Gram-negative bacteria are especially vulnerable to the complement system's Membrane Attack Complex. When MAC disrupts their cell membranes, it causes cell lysis and death.

• They possess an outer membrane that helps resist some antibiotics and detergents.
• The complement system is a critical defense against these types of bacteria.

In situations where essential complement proteins like C8 and C9 are missing, the immune system's ability to fight Gram-negative bacteria is significantly reduced.

Gram-positive bacteria

Gram-positive bacteria have a thick peptidoglycan cell wall followed by a single plasma membrane. This structure makes them more resistant to the Membrane Attack Complex since MAC cannot easily reach their plasma membrane to cause lysis.

Despite being less affected by the absence of C8 and C9, Gram-positive bacteria can still be targeted by other aspects of the immune system.

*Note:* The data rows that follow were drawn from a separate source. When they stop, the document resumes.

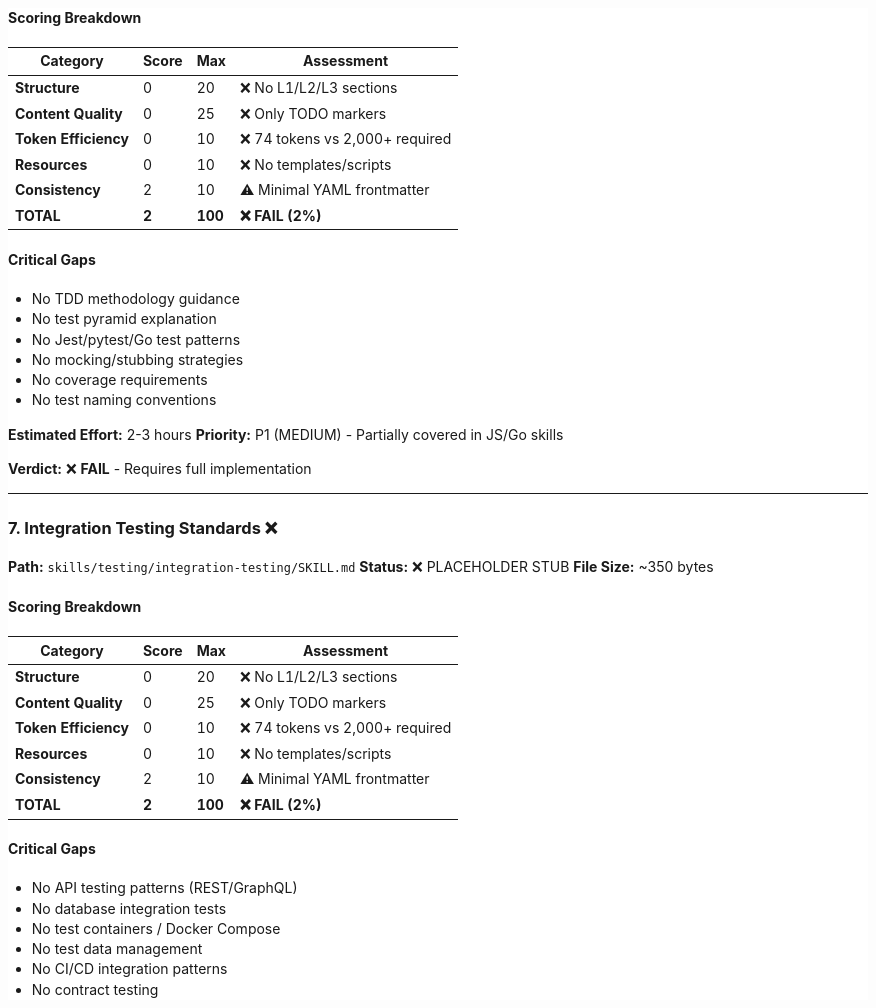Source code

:#### Scoring Breakdown

| Category | Score | Max | Assessment |
|----------|-------|-----|------------|
| **Structure** | 0 | 20 | ❌ No L1/L2/L3 sections |
| **Content Quality** | 0 | 25 | ❌ Only TODO markers |
| **Token Efficiency** | 0 | 10 | ❌ 74 tokens vs 2,000+ required |
| **Resources** | 0 | 10 | ❌ No templates/scripts |
| **Consistency** | 2 | 10 | ⚠️ Minimal YAML frontmatter |
| **TOTAL** | **2** | **100** | **❌ FAIL (2%)** |

#### Critical Gaps
- No TDD methodology guidance
- No test pyramid explanation
- No Jest/pytest/Go test patterns
- No mocking/stubbing strategies
- No coverage requirements
- No test naming conventions

**Estimated Effort:** 2-3 hours
**Priority:** P1 (MEDIUM) - Partially covered in JS/Go skills

**Verdict:** ❌ **FAIL** - Requires full implementation

---

### 7. Integration Testing Standards ❌

**Path:** `skills/testing/integration-testing/SKILL.md`
**Status:** ❌ PLACEHOLDER STUB
**File Size:** ~350 bytes

#### Scoring Breakdown

| Category | Score | Max | Assessment |
|----------|-------|-----|------------|
| **Structure** | 0 | 20 | ❌ No L1/L2/L3 sections |
| **Content Quality** | 0 | 25 | ❌ Only TODO markers |
| **Token Efficiency** | 0 | 10 | ❌ 74 tokens vs 2,000+ required |
| **Resources** | 0 | 10 | ❌ No templates/scripts |
| **Consistency** | 2 | 10 | ⚠️ Minimal YAML frontmatter |
| **TOTAL** | **2** | **100** | **❌ FAIL (2%)** |

#### Critical Gaps
- No API testing patterns (REST/GraphQL)
- No database integration tests
- No test containers / Docker Compose
- No test data management
- No CI/CD integration patterns
- No contract testing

• They are less susceptible to MAC due to their thick cell wall.
• Other immune functions, such as phagocytosis, still target these bacteria.

Therefore, while the lack of MAC formation has limited consequences on Gram-positive bacteria, other immune pathways play a role in their elimination.

Complement C3

Complement C3 is a crucial part of the complement system, which acts as an amplifier of the immune response. It plays a fundamental role in opsonization, marking pathogens for phagocytosis, and activating subsequent immune processes.

The cleavage of C3 into C3a and C3b is vital:

• C3a helps in inflammation and the recruitment of immune cells to the infection site.
• C3b binds to the surface of pathogens, tagging them for destruction by phagocytes.

If C3 fragments were inactivated, the body would struggle to tag pathogens and recruit immune cells, leaving individuals vulnerable to both Gram-negative and Gram-positive bacterial infections.

Complement C5

Complement C5 is another critical protein in the immune complement system, essential for inflammatory responses and MAC formation. Upon cleavage, C5 produces C5a and C5b, which have distinct functions in immunity.

C5a and C5b:

• C5a acts as a potent chemoattractant, drawing phagocytes to the site of infection and promoting inflammation.
• C5b initiates the assembly of the Membrane Attack Complex, crucial for attacking Gram-negative bacteria.

Without C5, the effectiveness of the complement system is diminished, leading to reduced recruitment of immune cells and weakened ability to form MAC, compromising defense against both types of bacteria.